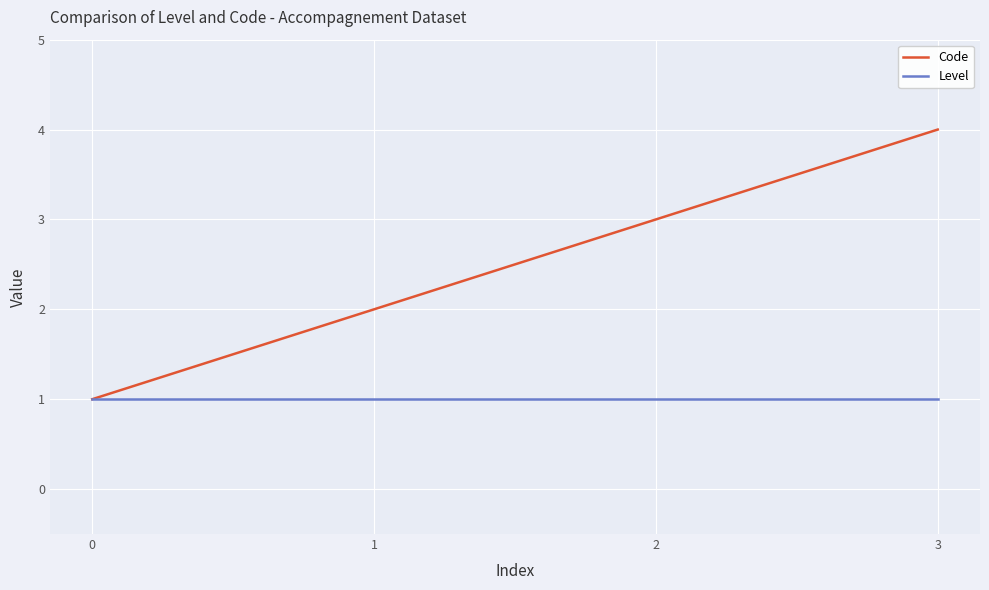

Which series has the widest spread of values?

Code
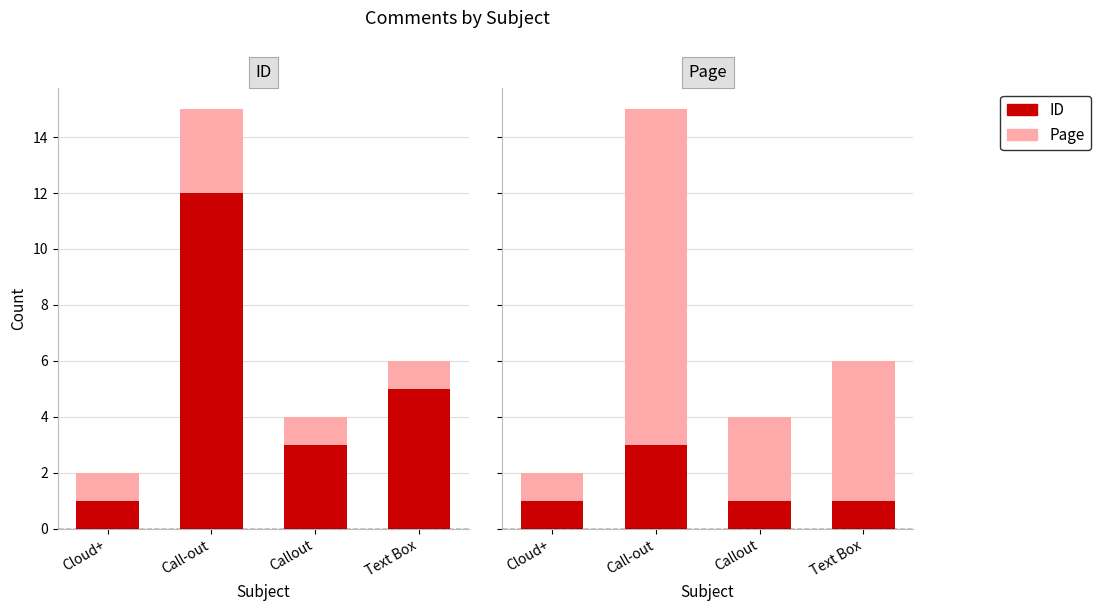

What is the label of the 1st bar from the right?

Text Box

...

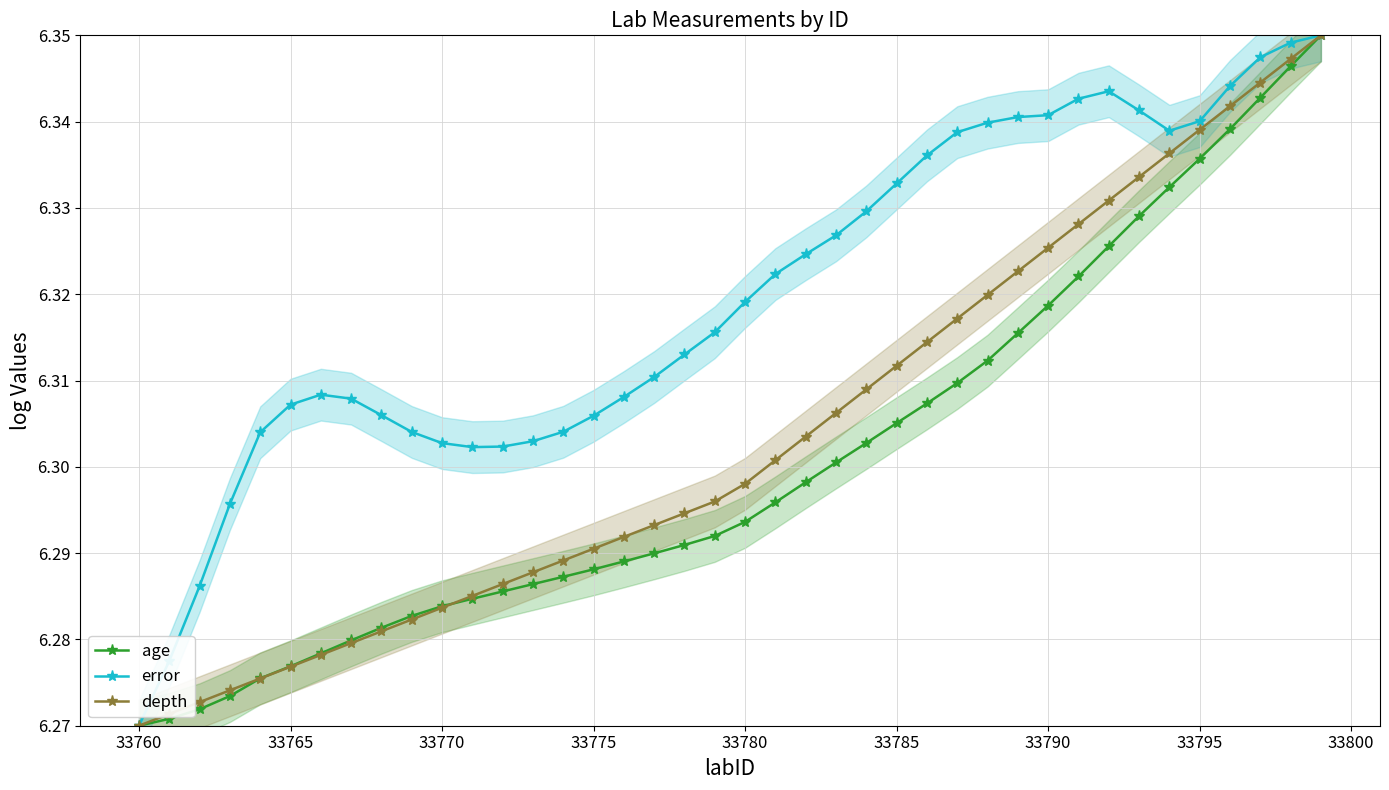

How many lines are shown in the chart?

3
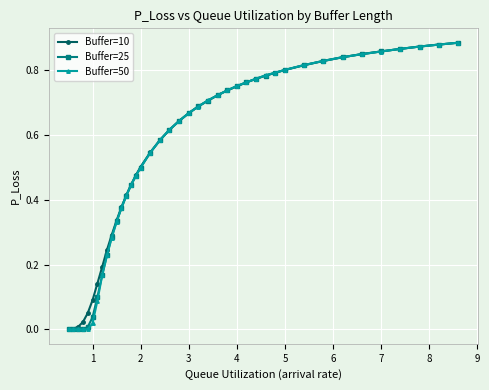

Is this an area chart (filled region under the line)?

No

# [ASSIGNED TASK]
Format the records from the line that contains "Which series has the widest spread of values?" through the line that contains "What is the" as a JSON list of strings, one string per line, with blank lines skipped. Leave the pictures out of the list.

# [RESPONSE AREA]
[
  "Which series has the widest spread of values?",
  "Code",
  "What is the label of the 1st bar from the right?"
]